Inside, we were given the opportunity to ask the judge to be excused. Since I wasn’t smack dab in the middle of a big experiment, I didn’t feel right begging out, so I stayed seated. Out of about 50 of us, maybe 15 or so were excused from there. The rest of us were introduced to the attorneys and defendant, whom we learned was accused of a burglary. Criminal case FTW!!  We then each had to answer a string of questions, which included “Have you or has anyone in your family been the victim of a crime?” “Are any of your relatives or close friends police officers?” and which ended with “are you capable of being an impartial juror?”

Ladies and Gentlemen of my readership, you would not believe what a bunch of WHINY-ASS BITCHES your fellow citizens are.  I can’t even tell you how many people claimed not to be able to be impartial because their fucking iPod had been stolen from a bar or wherever in 2003. They sucked, and the judge looked like she saw right through their pansy lies, but there was nothing she could do.
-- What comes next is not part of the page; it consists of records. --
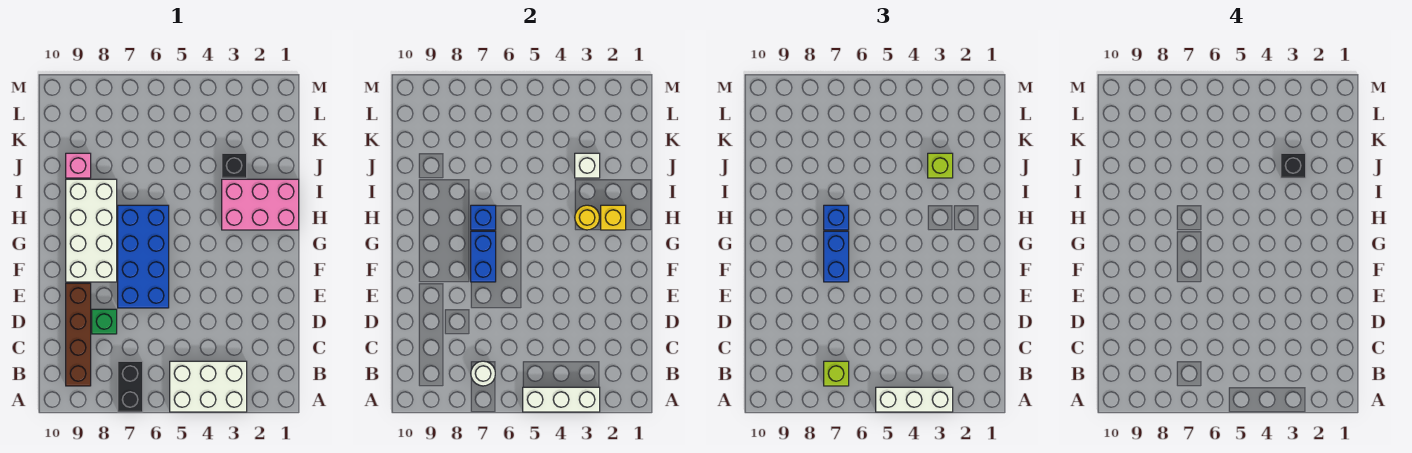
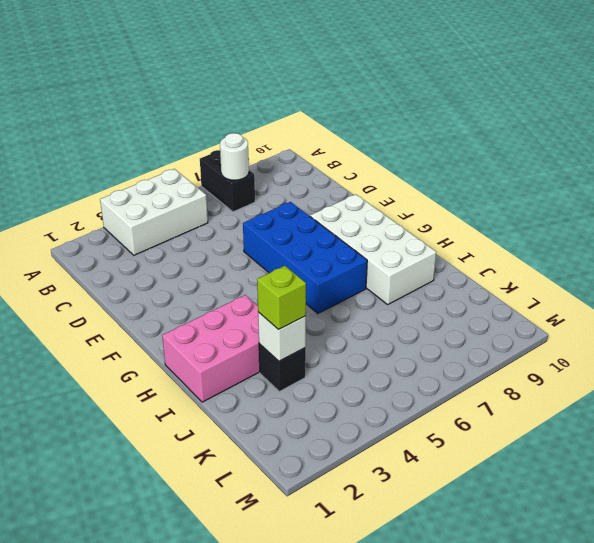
none -> brown 1x4 brick [66,283,91,386]
none -> green 1x1 brick [92,309,117,334]
none -> pink 1x1 brick [66,153,91,178]

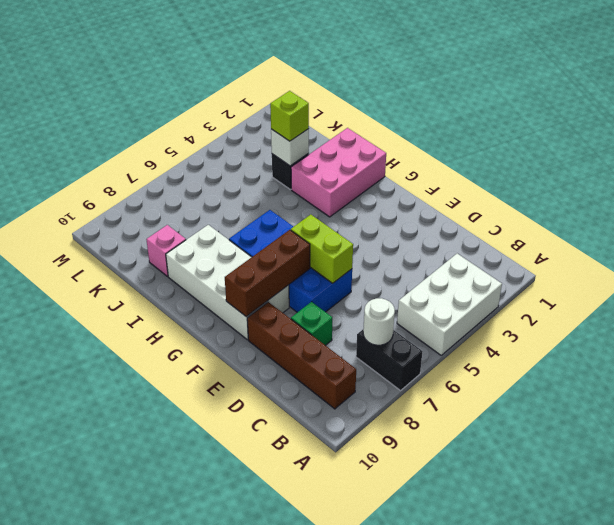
lime 1x2 brick [291,215,353,283] -> none
brown 1x3 brick [225,230,310,317] -> blue 1x2 brick [471,231,496,282]
none -> white 1x3 brick [523,387,600,412]
none -> yellow 1x1 brick [601,205,626,230]
none -> yellow 1x1 round brick [575,205,599,230]

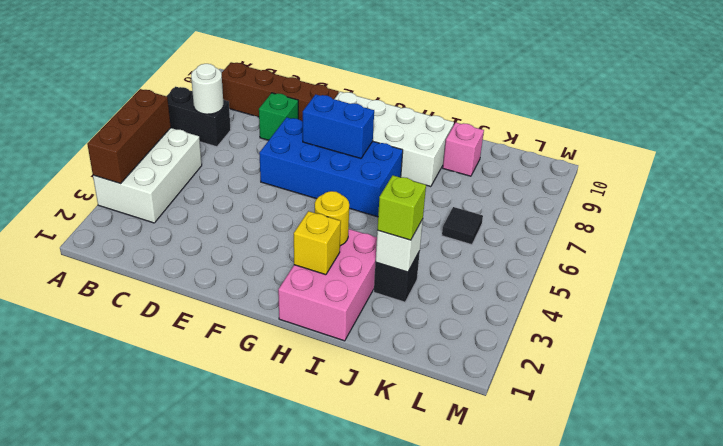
brown 1x3 brick [87,89,171,184] -> white 1x3 brick [523,387,600,412]
black 1x1 tile [442,207,483,245] -> none
none -> blue 1x1 brick [471,205,496,230]
none -> white 1x3 brick [876,387,953,412]
none -> lime 1x1 brick [824,361,849,386]

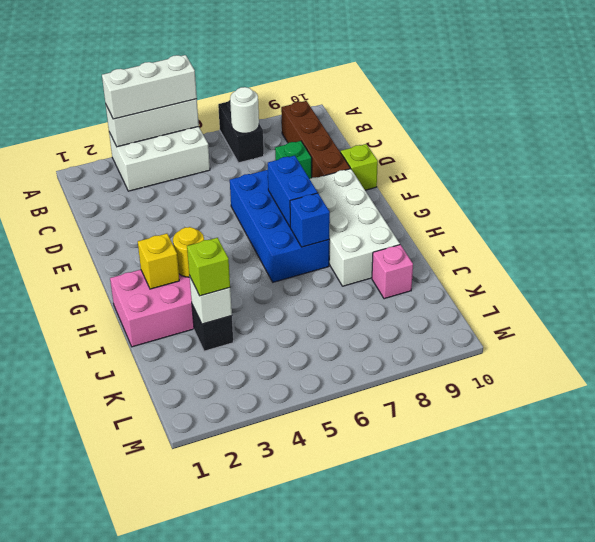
lime 1x1 brick [340,144,378,190] -> lime 1x1 brick moved to [824,361,849,386]
none -> blue 1x2 brick [824,231,849,282]
none -> blue 1x1 brick [824,205,849,230]
none -> black 1x1 brick [1281,153,1306,178]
If you say you can’t be impartial, you’re excused, the end.  Interestingly, the more I listened to everyone and their pathetic attempts to get out of jury duty, the more I felt compelled to actually do my duty.  

And so when it was my turn, I responded with the honest truth about my crime-free and non-police-knowing existence (so sheltered!). Naturally, then, I made it to the top twenty-two.  The attorneys then pressed us on some of our possible biases: Would any of us find it impossible to find a defendant guilty without DNA or fingerprint evidence?  Do we think it’s possible for a police officer to lie on the stand?  Do we think a police officer is more likely than other people to lie on the stand?  There was amazingly someone who said no, they didn’t think it was possible for a police officer to lie, and I don’t think they were just saying it to get out, either. All kinds, I tell you!

After a quick break, we were called back in to hear the big news. Of the 22 of us remaining, only 9 were chosen for the jury, including…yours truly! Picky attorneys, man. Since they were 3 jurors + 3 alternates short, the trial wouldn’t start until the next afternoon, when they’d had a chance in the morning to select the rest of the group.  Finally we were dismissed, and I walked home, thinking, well…I guess here we go!